В предисловии к книге избранных стихотворений "Иверни", 1918 г. ("иверни" - редко встречающееся русское слово, означающее "черепки" или "осколки"), Волошин излагает в общих чертах эволюцию своей поэзии, ее героя: "Вначале странник отдается чисто импрессионистическим впечатлениям внешнего мира... переходит потом к более глубокому и горькому чувству матери-земли... проходит сквозь испытание стихией воды... познает огонь внутреннего мира и пожары мира внешнего..." Здесь в укрупненно-поэтических, можно сказать, мифологических образах показана дорога идейно-художественных исканий поэта.
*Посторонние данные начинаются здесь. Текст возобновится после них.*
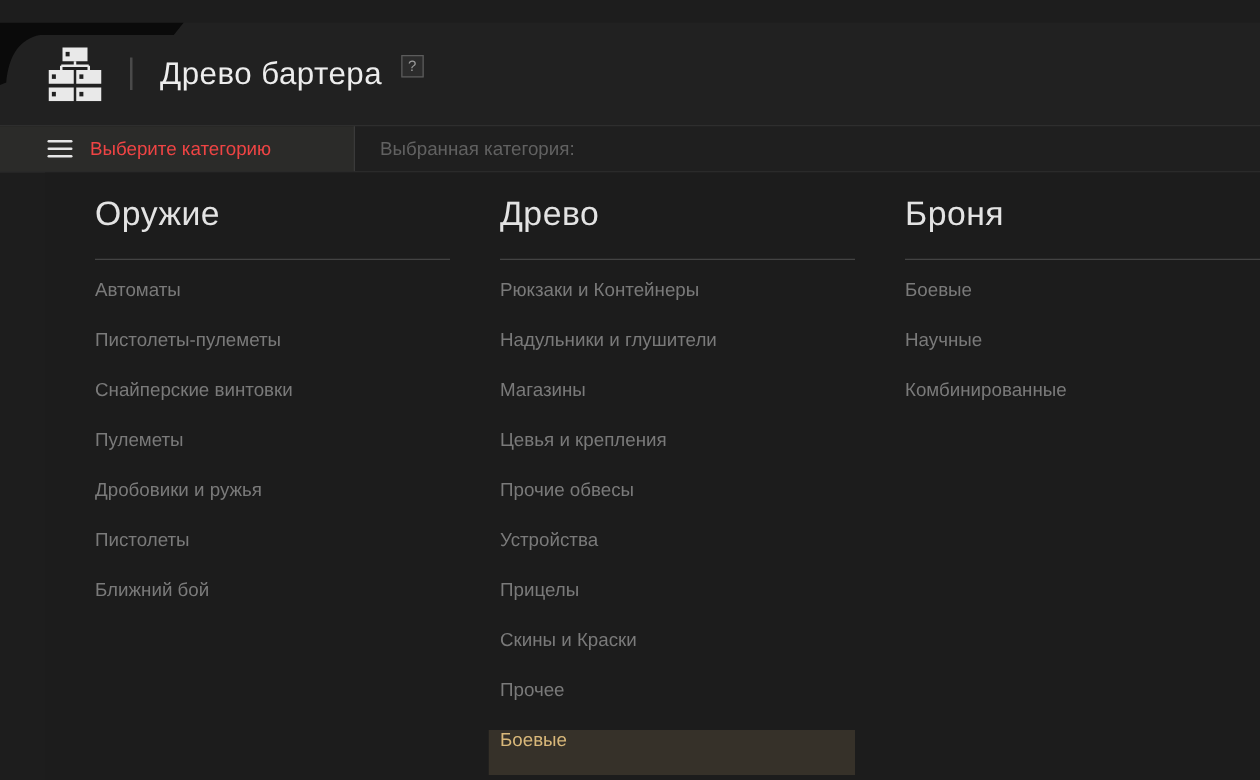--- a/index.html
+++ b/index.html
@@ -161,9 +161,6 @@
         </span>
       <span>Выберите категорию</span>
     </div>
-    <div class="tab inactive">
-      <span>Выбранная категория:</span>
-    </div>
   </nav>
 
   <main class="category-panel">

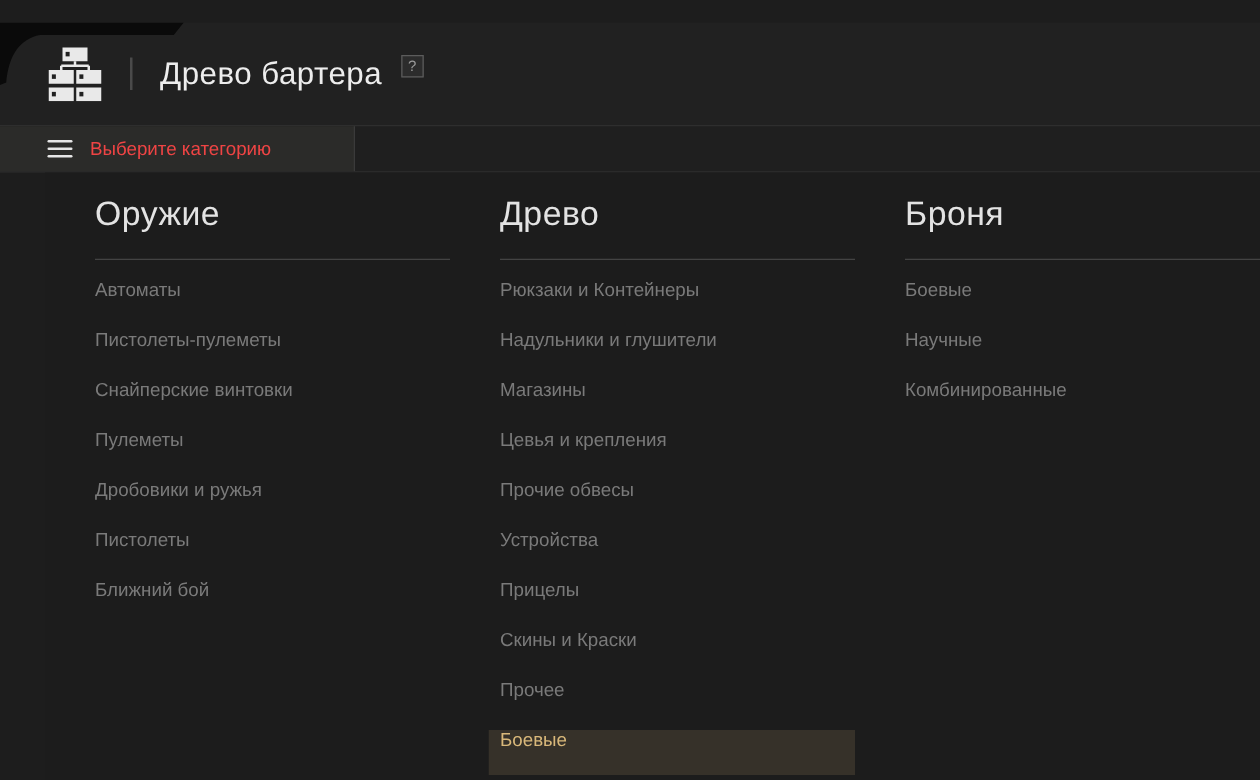--- a/index.html
+++ b/index.html
@@ -235,10 +235,10 @@
             <span>Боевые</span>
           </li>
           <li class="item">
+            <span>Комбинированные</span>
+          </li>
+          <li class="item">
             <span>Научные</span>
-          </li>
-          <li class="item">
-            <span>Комбинированные</span>
           </li>
         </ul>
     </section>

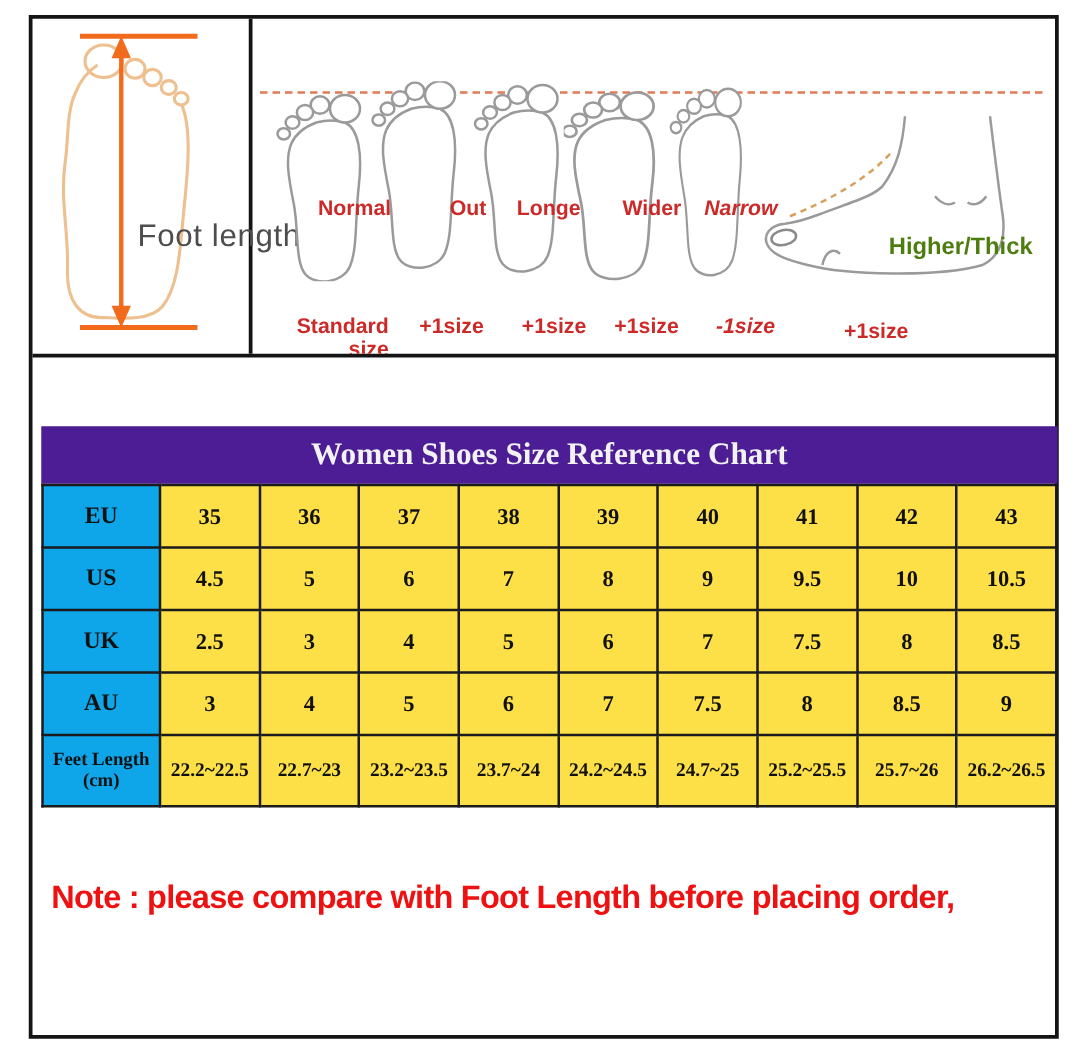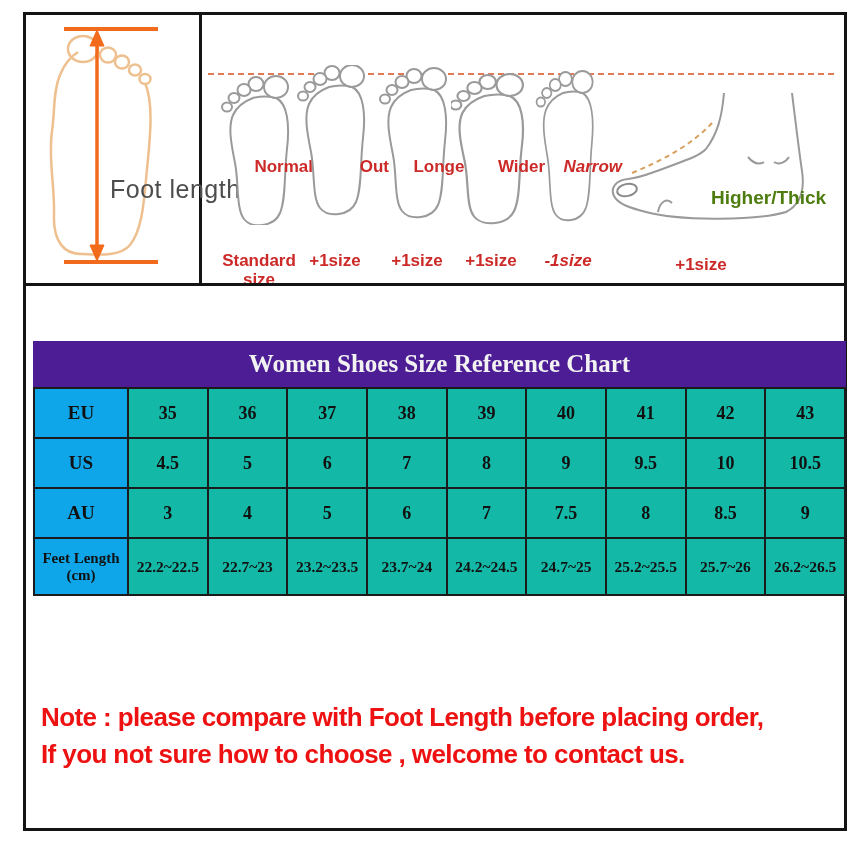--- a/index.html
+++ b/index.html
@@ -19,7 +19,7 @@
   .foot-col svg { display:block; }
   .foot-label { position:absolute; top:92px; left:-14px; right:-14px; text-align:right;
     color:#cc2a28; font-weight:bold; font-size:17px; }
-  .size-label { position:absolute; top:186px; left:-12px; right:-12px; text-align:center;
+  .size-label { position:absolute; top:186px; left:-12px; right:-12px; text-align:right;
     color:#cc2a28; font-weight:bold; font-size:17px; line-height:19px; }
   .side-col { position:absolute; left:404px; top:76px; width:200px; height:196px; }
   .side-foot-label { position:absolute; left:62px; top:96px; color:#4d7c0f; font-weight:bold; font-size:19px; white-space:nowrap;margin-left:43px; }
От беглых хаотичных впечатлений бытия к познанию сути истории мира в связи с историей индивидуума ("огонь внутреннего мира" в сочетании с "пожарами мира внешнего"). Это сочетание лирики и эпоса остается до конца жизни поэта и художника одной из характерных его черт.
В первой русской революции Волошин видит "...первое начало, а не продолжение 70-х годов, так как, вероятно, это движение пойдет совсем иным путем". Он чувствовал, что это не будет продолжением народничества, это будет нечто новое, неизвестное ему.
"Мятежом на коленях" назвал Волошин первые проявления народного недовольства в начале 1905 года. В январе этого года Волошин был в Петербурге. Он пишет статью "Кровавая неделя в Санкт-Петербурге", статью, которая, с одной стороны, является свидетельством очевидца, с другой показывает настроение самого поэта. Он уже в ту пору понял, что произошедшее в дни кровавого января является первым звеном в цепи событий революционного характера. Поэт предчувствовал конец империи, хотя выразил это, быть может, чересчур помпезно, театрально. В прозе это звучит так: "Зритель, тише! Занавес поднимается". В стихах, написанных в Петербурге в 1905 году ("Предвестия"), он говорит:
Уж занавес дрожит перед началом драмы...
Уж кто-то в темноте, всезрящий, как сова,
Чертит круги, и строит пентаграммы,
И шепчет вещие заклятья и слова.
Поэтом овладевают "блуждания духа", он увлекается теософией, "познанием самого себя", изучает историю французской революции, продолжая размышлять над судьбами своей Родины.
Каков путь истории? Волошин не знает. Но он решительно отвергает жестокость и кровопролития. Война убийство, террор неприемлемы для него. Эти средства не оправданы никакой целью. Такова позиция Максимилиана Волошина. Она на протяжении всей его жизни могла принимать тот или иной оттенок, но в существе своем он оставался верен христианским принципам, особенно сильным в период первой мировой войны.
Кто раз испил хмельной отравы гнева,
Тот станет палачом иль жертвой палача.
"Хмельная отрава" братоубийства - по Волошину - равно грозит и палачу, и жертве палача.
Не случаен отказ Волошина от воинской службы в дни первой мировой войны, когда в письме военному министру он открыто заявляет: "Я отказываюсь быть солдатом, как европеец, как художник, как поэт... Как поэт я не имею права поднимать меч, раз мне дано Слово, и принимать участие в раздоре, раз мой долг - понимание".